» **EXERCISE**: Give back every record exactly.

» **EXCERPTED DATA**:
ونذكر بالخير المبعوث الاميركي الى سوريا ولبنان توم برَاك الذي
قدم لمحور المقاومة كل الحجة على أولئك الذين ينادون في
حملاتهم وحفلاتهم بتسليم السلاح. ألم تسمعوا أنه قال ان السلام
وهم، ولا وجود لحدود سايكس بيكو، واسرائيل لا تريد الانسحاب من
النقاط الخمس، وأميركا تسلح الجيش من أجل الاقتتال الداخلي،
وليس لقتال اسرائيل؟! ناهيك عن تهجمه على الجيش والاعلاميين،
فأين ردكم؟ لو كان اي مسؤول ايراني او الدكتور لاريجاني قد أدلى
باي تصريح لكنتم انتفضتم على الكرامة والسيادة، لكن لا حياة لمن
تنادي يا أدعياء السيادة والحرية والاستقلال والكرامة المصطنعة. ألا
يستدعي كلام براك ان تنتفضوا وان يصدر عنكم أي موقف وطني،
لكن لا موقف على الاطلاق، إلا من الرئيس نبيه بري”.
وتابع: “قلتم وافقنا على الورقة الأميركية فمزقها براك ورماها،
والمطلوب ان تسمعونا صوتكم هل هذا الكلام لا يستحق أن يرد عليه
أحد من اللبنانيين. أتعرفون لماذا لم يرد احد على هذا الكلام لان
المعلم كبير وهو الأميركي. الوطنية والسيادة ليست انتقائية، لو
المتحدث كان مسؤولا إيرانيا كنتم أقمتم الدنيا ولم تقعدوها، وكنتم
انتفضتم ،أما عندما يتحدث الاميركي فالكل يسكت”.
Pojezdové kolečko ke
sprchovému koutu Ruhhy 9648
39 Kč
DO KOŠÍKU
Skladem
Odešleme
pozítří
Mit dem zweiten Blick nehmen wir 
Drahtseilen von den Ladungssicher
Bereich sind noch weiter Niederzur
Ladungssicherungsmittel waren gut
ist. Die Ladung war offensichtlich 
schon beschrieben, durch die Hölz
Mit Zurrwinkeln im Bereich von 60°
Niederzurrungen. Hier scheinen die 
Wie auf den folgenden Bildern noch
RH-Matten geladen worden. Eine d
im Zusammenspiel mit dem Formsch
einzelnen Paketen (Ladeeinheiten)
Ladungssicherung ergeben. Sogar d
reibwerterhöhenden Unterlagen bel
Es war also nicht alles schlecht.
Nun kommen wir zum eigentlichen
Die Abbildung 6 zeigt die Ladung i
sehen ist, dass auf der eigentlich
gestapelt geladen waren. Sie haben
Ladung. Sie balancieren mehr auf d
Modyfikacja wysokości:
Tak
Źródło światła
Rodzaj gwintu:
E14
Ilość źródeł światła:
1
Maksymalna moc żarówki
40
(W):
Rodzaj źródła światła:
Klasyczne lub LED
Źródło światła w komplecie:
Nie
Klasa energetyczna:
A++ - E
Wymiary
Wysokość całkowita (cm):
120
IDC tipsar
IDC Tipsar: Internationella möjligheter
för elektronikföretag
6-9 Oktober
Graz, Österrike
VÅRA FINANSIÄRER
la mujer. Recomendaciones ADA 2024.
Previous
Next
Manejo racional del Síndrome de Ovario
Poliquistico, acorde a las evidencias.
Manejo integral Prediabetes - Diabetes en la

» **ANSWER SPACE**:
ونذكر بالخير المبعوث الاميركي الى سوريا ولبنان توم برَاك الذي
قدم لمحور المقاومة كل الحجة على أولئك الذين ينادون في
حملاتهم وحفلاتهم بتسليم السلاح. ألم تسمعوا أنه قال ان السلام
وهم، ولا وجود لحدود سايكس بيكو، واسرائيل لا تريد الانسحاب من
النقاط الخمس، وأميركا تسلح الجيش من أجل الاقتتال الداخلي،
وليس لقتال اسرائيل؟! ناهيك عن تهجمه على الجيش والاعلاميين،
فأين ردكم؟ لو كان اي مسؤول ايراني او الدكتور لاريجاني قد أدلى
باي تصريح لكنتم انتفضتم على الكرامة والسيادة، لكن لا حياة لمن
تنادي يا أدعياء السيادة والحرية والاستقلال والكرامة المصطنعة. ألا
يستدعي كلام براك ان تنتفضوا وان يصدر عنكم أي موقف وطني،
لكن لا موقف على الاطلاق، إلا من الرئيس نبيه بري”.
وتابع: “قلتم وافقنا على الورقة الأميركية فمزقها براك ورماها،
والمطلوب ان تسمعونا صوتكم هل هذا الكلام لا يستحق أن يرد عليه
أحد من اللبنانيين. أتعرفون لماذا لم يرد احد على هذا الكلام لان
المعلم كبير وهو الأميركي. الوطنية والسيادة ليست انتقائية، لو
المتحدث كان مسؤولا إيرانيا كنتم أقمتم الدنيا ولم تقعدوها، وكنتم
انتفضتم ،أما عندما يتحدث الاميركي فالكل يسكت”.
Pojezdové kolečko ke
sprchovému koutu Ruhhy 9648
39 Kč
DO KOŠÍKU
Skladem
Odešleme
pozítří
Mit dem zweiten Blick nehmen wir 
Drahtseilen von den Ladungssicher
Bereich sind noch weiter Niederzur
Ladungssicherungsmittel waren gut
ist. Die Ladung war offensichtlich 
schon beschrieben, durch die Hölz
Mit Zurrwinkeln im Bereich von 60°
Niederzurrungen. Hier scheinen die 
Wie auf den folgenden Bildern noch
RH-Matten geladen worden. Eine d
im Zusammenspiel mit dem Formsch
einzelnen Paketen (Ladeeinheiten)
Ladungssicherung ergeben. Sogar d
reibwerterhöhenden Unterlagen bel
Es war also nicht alles schlecht.
Nun kommen wir zum eigentlichen
Die Abbildung 6 zeigt die Ladung i
sehen ist, dass auf der eigentlich
gestapelt geladen waren. Sie haben
Ladung. Sie balancieren mehr auf d
Modyfikacja wysokości:
Tak
Źródło światła
Rodzaj gwintu:
E14
Ilość źródeł światła:
1
Maksymalna moc żarówki
40
(W):
Rodzaj źródła światła:
Klasyczne lub LED
Źródło światła w komplecie:
Nie
Klasa energetyczna:
A++ - E
Wymiary
Wysokość całkowita (cm):
120
IDC tipsar
IDC Tipsar: Internationella möjligheter
för elektronikföretag
6-9 Oktober
Graz, Österrike
VÅRA FINANSIÄRER
la mujer. Recomendaciones ADA 2024.
Previous
Next
Manejo racional del Síndrome de Ovario
Poliquistico, acorde a las evidencias.
Manejo integral Prediabetes - Diabetes en la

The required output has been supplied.